The perspective for many of Brueghel’s greatest works is a high vantage point that takes in all the teeming activity of human beings in the midst of an immense and lovely landscape. This might suggest God’s own exalted viewpoint over his creation and imply his sovereignty over all that happens below. In Brueghel’s famous series of paintings of the seasons of the year, we see this perspective and can easily intuit a divine eye overseeing the hunt in the snow or the harvesting of the fields. These are also some of the first paintings in history that effectively evoke a sense of the weather and climate. You can feel the cold snow crunching under the hunter’s boots in The Hunters in the Snow (1565), or long for a rest on a hot autumn day like the man sprawled under the tree in The Corn Harvest (1565).

When Pieter Brueghel painted a biblical narrative, the main story usually receded into the background or was embedded among the usual goings-on of sixteenth-century life in the Netherlands.
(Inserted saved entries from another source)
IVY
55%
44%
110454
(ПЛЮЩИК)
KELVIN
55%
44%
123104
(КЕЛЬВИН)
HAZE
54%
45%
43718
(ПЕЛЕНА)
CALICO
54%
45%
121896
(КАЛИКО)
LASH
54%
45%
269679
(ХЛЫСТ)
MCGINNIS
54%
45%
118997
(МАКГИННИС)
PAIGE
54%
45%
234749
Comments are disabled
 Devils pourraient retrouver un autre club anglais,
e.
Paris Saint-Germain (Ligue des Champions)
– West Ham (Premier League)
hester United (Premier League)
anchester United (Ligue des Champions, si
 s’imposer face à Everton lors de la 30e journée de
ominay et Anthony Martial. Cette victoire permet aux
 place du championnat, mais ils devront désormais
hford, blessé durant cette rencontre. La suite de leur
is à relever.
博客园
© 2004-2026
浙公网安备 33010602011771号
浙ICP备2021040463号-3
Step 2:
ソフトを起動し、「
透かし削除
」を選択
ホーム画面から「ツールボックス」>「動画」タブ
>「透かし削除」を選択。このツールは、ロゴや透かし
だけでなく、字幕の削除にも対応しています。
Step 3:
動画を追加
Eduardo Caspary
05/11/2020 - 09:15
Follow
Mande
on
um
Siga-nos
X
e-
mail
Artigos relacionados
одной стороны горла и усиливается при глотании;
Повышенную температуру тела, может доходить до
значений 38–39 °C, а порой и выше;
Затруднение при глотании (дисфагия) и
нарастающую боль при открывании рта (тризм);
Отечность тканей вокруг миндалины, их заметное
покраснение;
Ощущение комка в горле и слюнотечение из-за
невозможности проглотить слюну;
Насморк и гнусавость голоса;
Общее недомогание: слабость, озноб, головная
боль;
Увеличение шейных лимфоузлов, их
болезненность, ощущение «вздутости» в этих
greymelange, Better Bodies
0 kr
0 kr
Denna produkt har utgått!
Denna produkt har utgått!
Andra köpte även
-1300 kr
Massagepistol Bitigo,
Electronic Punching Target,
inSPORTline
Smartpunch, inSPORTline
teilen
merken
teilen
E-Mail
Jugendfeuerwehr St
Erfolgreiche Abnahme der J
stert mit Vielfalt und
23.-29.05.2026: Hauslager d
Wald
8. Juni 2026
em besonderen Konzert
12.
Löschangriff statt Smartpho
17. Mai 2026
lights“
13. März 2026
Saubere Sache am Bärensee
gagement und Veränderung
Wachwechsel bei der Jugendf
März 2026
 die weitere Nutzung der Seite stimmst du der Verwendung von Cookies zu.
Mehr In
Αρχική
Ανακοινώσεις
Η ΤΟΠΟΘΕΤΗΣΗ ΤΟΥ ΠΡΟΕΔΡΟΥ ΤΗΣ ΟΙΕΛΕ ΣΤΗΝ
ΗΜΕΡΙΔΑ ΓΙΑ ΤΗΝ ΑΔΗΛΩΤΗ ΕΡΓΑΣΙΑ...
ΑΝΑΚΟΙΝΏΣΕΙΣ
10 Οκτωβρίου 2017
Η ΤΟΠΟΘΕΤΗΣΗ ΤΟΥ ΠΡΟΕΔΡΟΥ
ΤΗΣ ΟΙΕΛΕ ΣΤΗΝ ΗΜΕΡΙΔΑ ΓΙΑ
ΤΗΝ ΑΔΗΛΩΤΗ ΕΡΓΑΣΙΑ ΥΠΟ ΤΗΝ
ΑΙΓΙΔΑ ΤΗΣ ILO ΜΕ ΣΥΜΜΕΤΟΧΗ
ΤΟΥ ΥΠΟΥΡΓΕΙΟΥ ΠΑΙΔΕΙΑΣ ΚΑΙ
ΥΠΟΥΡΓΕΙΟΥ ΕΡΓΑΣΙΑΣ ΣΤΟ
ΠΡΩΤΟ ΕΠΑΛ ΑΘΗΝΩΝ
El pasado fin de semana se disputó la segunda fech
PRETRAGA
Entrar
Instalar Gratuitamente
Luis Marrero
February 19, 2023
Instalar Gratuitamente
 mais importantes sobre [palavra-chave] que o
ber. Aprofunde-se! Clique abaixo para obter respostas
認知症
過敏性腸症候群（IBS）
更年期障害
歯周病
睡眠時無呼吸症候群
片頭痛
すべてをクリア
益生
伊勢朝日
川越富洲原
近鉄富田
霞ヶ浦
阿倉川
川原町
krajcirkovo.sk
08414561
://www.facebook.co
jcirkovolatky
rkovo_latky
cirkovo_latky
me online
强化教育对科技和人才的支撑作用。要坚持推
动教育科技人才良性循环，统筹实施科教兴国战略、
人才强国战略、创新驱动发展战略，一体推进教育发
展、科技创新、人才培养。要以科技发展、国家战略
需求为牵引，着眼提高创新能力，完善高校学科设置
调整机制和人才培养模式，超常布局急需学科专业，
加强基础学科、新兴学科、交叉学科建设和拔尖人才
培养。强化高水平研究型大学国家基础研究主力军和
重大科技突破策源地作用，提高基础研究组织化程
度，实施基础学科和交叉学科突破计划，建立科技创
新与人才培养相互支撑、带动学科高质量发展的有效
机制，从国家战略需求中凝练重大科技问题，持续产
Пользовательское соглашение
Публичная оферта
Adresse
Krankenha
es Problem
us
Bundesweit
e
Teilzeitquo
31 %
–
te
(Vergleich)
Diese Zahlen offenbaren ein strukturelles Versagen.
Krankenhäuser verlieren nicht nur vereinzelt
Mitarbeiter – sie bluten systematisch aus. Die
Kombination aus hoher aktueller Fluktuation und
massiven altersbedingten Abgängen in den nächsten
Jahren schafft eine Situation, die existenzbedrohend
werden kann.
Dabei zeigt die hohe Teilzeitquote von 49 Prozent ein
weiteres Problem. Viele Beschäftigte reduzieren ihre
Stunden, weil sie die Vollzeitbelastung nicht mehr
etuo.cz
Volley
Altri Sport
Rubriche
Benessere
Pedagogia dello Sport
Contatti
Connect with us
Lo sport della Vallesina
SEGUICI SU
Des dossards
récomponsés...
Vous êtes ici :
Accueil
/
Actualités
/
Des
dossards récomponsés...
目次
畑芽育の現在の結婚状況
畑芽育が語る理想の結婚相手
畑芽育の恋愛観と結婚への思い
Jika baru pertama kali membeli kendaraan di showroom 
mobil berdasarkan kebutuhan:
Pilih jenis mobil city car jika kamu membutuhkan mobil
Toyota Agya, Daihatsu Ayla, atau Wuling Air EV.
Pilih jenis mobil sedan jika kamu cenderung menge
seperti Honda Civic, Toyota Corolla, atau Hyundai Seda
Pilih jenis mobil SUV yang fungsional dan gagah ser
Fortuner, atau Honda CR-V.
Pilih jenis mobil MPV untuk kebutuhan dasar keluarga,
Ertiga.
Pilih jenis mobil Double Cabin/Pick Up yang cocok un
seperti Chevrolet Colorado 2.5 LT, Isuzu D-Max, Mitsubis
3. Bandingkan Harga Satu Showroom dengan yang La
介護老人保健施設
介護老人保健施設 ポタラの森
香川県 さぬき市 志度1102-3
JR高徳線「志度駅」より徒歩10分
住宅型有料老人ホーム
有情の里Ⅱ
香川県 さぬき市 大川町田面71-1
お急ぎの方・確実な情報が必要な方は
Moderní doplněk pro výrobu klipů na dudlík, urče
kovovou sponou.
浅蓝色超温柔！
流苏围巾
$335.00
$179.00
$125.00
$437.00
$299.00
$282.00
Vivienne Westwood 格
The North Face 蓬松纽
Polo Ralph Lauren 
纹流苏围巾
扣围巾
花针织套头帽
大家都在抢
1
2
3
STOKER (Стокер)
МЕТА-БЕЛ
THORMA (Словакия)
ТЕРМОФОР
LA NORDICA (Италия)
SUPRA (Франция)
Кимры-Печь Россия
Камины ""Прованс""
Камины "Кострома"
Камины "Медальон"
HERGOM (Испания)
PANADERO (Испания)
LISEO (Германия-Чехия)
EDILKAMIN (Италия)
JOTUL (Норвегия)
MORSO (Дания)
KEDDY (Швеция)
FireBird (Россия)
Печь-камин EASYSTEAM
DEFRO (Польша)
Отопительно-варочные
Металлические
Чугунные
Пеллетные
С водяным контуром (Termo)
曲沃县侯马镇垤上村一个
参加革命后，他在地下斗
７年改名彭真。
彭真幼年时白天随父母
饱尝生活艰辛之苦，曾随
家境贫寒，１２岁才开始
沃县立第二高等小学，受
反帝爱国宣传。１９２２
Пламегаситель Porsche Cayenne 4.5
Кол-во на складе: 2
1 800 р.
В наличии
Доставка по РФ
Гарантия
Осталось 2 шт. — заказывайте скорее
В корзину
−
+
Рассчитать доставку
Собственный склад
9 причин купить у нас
This can be seen in The Procession to Calvary but also in his two famous paintings of The Tower of Babel (c. 1563), in The Massacre of the Innocents (c. 1565), and in The Census at Bethlehem (1566). In a painting like The Census at Bethlehem, it would be very easy to miss the important event that is occurring in what appears to be a normal village in the Netherlands on an unremarkable snowy winter day. While the townspeople go about their business, Mary and Joseph ride in to register themselves in their hometown as required by Roman law. As in The Procession to Calvary, one must look closely or miss the main point. The unfolding of God’s plan is taking place amid all the hustle and bustle of ordinary life. And isn’t that how the spiritual world usually interacts with our own? Brueghel reminds us that we must pay attention if we are to see the divine story of redemption hidden in the midst of our own story.